Believe it or not, early German-speaking immigrants warmed their beds with woven coverlets, not quilts. They learned how to quilt from their “English”neighbors. By the end of the Civil War, Amish women were creating the graphic wool quilts that eventually would be displayed in museums around the world.
One quilt in Lancasterhistory.org’s collection is the epitome of Amish quilts for sale, from the design to the colors and the quilting. Wendell Zercher, a Lancasterhistory.org curator, shared more about the piece in a recent talk about the history of quilting in Lancaster County.
Similar to Amish culture, there are unspoken rules about how to make a quilt, Zercher said.
“There were certain things Amish women knew that they could use, certain fabrics, certain colors, certain designs and they should not step over the boundary,” he said. “They could dance real close to the boundary, but by and large, they were of one mind and they knew exactly, even if it wasn't written down, what they were supposed to use.”
This quilt made in 1910, has dark colors and geometric design. It was featured on the cover of the catalogue of “AMISH: The Art of the Quilt” at the Fine Arts Museums of San Francisco in 1990.
Amish women loved quilting with thin wool when the fabric was available. Often, the fabrics were the same to make clothing, in reds, blues, purples and greens.
“They loved these deep, rich, saturated colors,” Zercher said. “They just almost glowed. In the earlier days, the colors tended to be more muted, a little darker and a little more reserved. As time went on, we have brighter colors. Usually, black was not used.”

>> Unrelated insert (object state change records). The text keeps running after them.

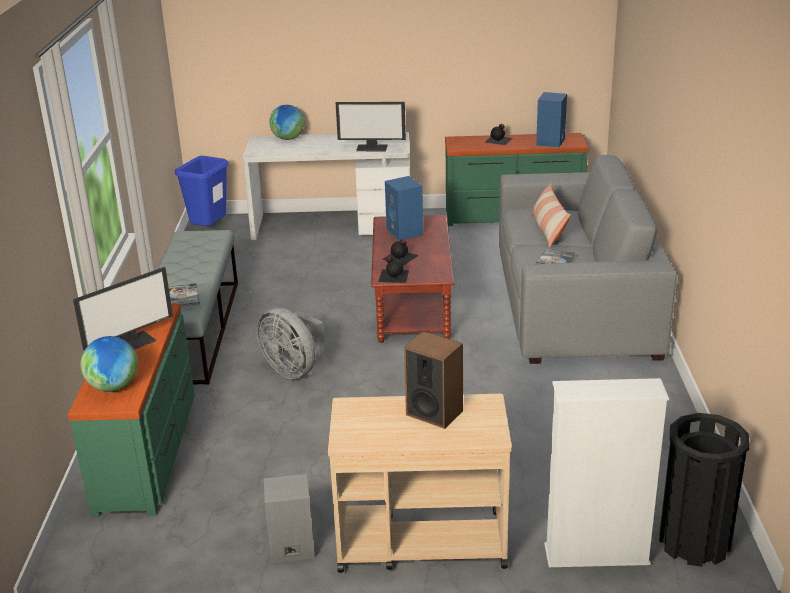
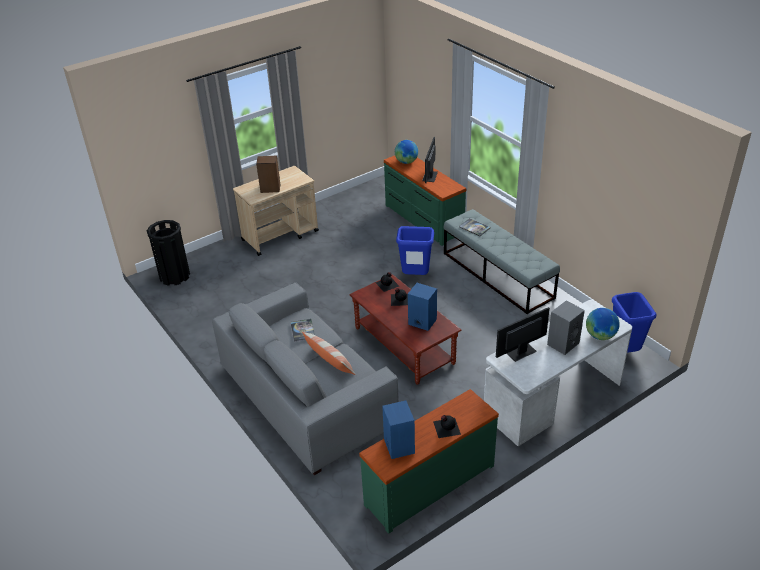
camera: 145 degrees right, 10 degrees up
grey fan [257,308,325,379] -> blue trash can [396,226,434,275]
grey speaker [264,474,315,563] -> grey speaker moved to [547,300,585,355]
white bookcase [544,378,669,567] -> none

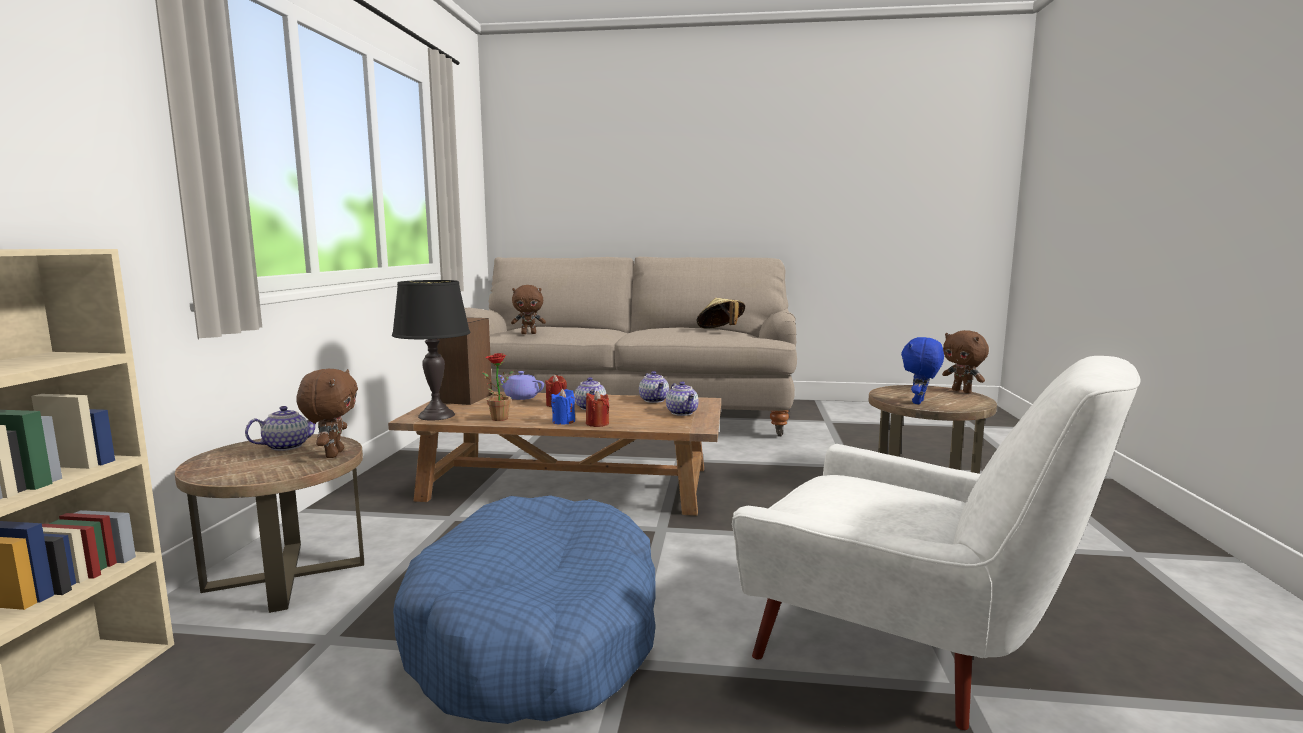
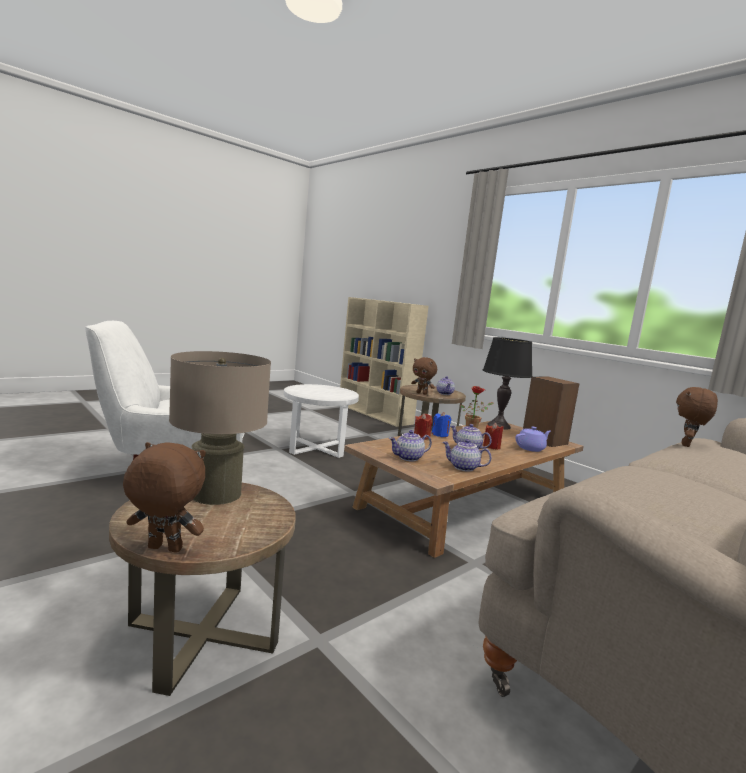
camera: 130 degrees right, 0 degrees up
blue dog bed [393,495,656,724] -> white side table [284,384,359,458]
teapot [666,381,699,416] -> teapot turned 45 degrees counterclockwise [389,430,432,461]
beige hat [697,298,745,328] -> none
blue plush toy [901,337,944,404] -> beige table lamp [169,351,271,505]

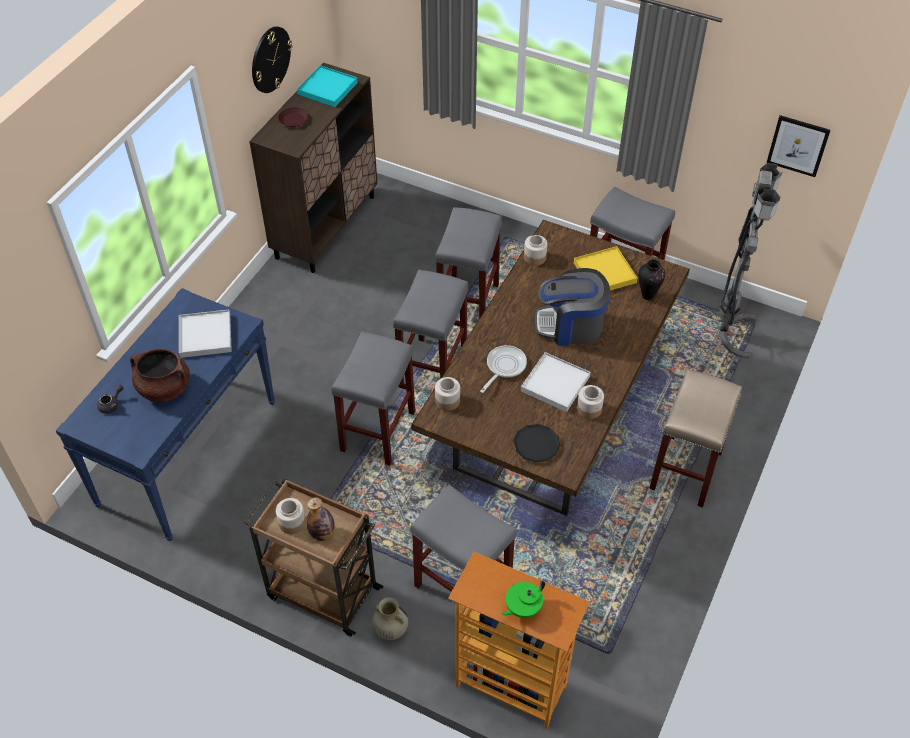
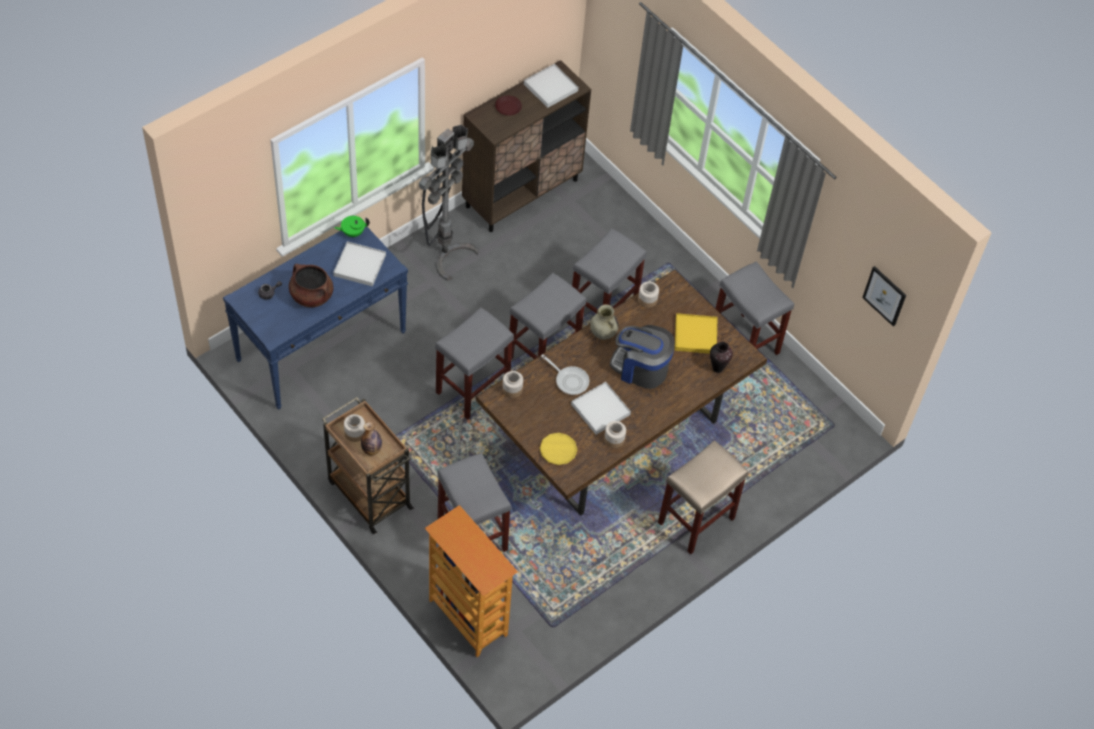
camera: 20 degrees right, 5 degrees up
wall clock [252,26,292,93] -> none
turquoise tray [297,65,358,107] -> white tray [524,64,578,108]
beige vase [372,597,408,640] -> beige vase moved to [590,304,619,340]
frying pan [480,345,527,393] -> frying pan turned 75 degrees clockwise [541,354,589,395]
green teapot [501,580,545,618] -> green teapot moved to [334,216,370,237]
black plate [513,424,560,462] -> yellow plate [539,433,577,465]
grey floor lamp [719,163,783,359] -> grey floor lamp moved to [419,125,479,281]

In other Amish communities, like Holmes County, Ohio, black is everywhere.
The earliest Amish quilts were simple framed squares. Later, a center medallion was added with a square or a square tilted on point, like a diamond.
The quilt is part of the Esprit collection of the late Doug Tompkins. Tompkins co-founded Esprit and the North Face. He fell in love with the abstract quilts and collected Amish quilts with a focus on those made in Lancaster County.
Tompkins displayed several of the quilts at Esprit’s San Francisco headquarters and said he hoped they would influence employees.
“We have found that living among such masterpieces of design, color and workmanship has inspired designs, tuned all of our senses to design and left us all a little bit, if not a lot richer,” he wrote in a 1985 quilt collection catalog.
In 2002, he sold 82 of those quilts from his collection to the former Lancaster Quilt & Textile Museum. The quilts are now part of Lancasterhistory.org’s collection and travel around the world for exhibits.